Gemeinderat will damit Einmündung der St.-Walburga- in Aschacher Straße sicherer machen
Trügerisch oder nicht: Spiegel kommt

30 Anlieger hatten sich in eine Unterschriftenliste eingetragen und forderten, dass im Siedlungsgebiet Lintach an der Einmündung der St.-Walburga- in die Aschacher Straße ein Verkehrsspiegel aufgestellt wird. Peter Göbl (CSU) übergab dieses Schreiben dem Freudenberger Gemeinderat bei dessen jüngster Sitzung.

Die Unterzeichner kritisieren darüber hinaus die schnelle Fahrweise der Verkehrsteilnehmer trotz des Tempolimits.

Die Polizei hatte diesen nach Ansicht der Anwohner unfallträchtigen, schlecht einsehbaren Abschnitt bereits begutachtet, die Verkehrsbehörde allerdings vom Aufstellen eines Spiegels aus verkehrstechnischen Gründen abgeraten. Das Amt befürchtet, dass sich dadurch die Autofahrer in - trügerischer - Sicherheit wiegen könnten und die gute Absicht so konterkariert werde. Trotzdem entschloss sich der Gemeinderat nach ausführlicher Diskussion mit elf zu vier Stimmen, hier einen Verkehrsspiegel anzubringen.

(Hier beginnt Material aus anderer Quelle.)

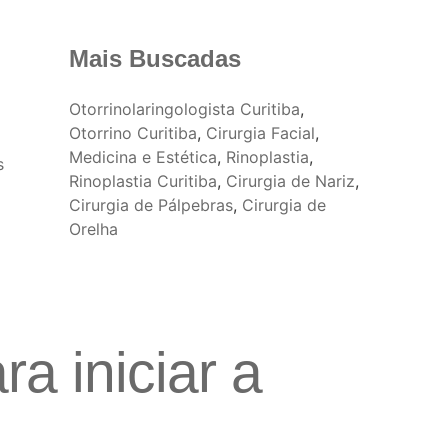
Mais Buscadas
Otorrinolaringologista Curitiba
,
Otorrino Curitiba
,
Cirurgia Facial
,
Medicina e Estética
,
Rinoplastia
,
Rinoplastia Curitiba
,
Cirurgia de Nariz
,
Cirurgia de Pálpebras
,
Cirurgia de
Orelha
a iniciar a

Bürgermeister Alwin Märkl stellte dem Gremium die Grundzüge des Flur- und Dorferneuerungskonzepts Greßmühle vor. Es enthält die Bereiche Hochwasserschutz (Kosten: 655 000 Euro), Dorfstraße und Dorfgraben (63 000 Euro), Dorfstraße und Dorfplatz (92 000 Euro), die Einfahrt in die Kreisstraße AS 30 (72 000 Euro) und die Dorfstraße nach Norden (28 000 Euro).

Bei Gesamtkosten von 1 024 000 sind 1 014 000 Euro förderfähig. Der Gemeinderat erklärte sich mit dem Konzept einverstanden und befürwortete die darin vorgesehenen Maßnahmen.

Laut einem Schreiben des Amtes für Ländliche Entwicklung sollen am Dienstag, 30. September, die ehrenamtlichen Mitglieder des Dorferneuerungs-Vorstands gewählt werden. Der Bürgermeister will hierzu in Aschach eine Versammlung einberufen, bei der ein Wahlvorschlag erstellt werden soll.

Der Gemeinderat bestätigte Reinhold Schanderl als Feldgeschworenen für den Bereich Hiltersdorf. Josef Schäffer (CSU) fragte nach, wie zu verfahren sei, wenn der örtliche Feldgeschworene die angeforderte Leistung nicht erbringen könne. Laut Bürgermeister Märkl ist über den Obmann der Feldgeschworenen ein Ersatz aus den Nachbarorten heranzuziehen.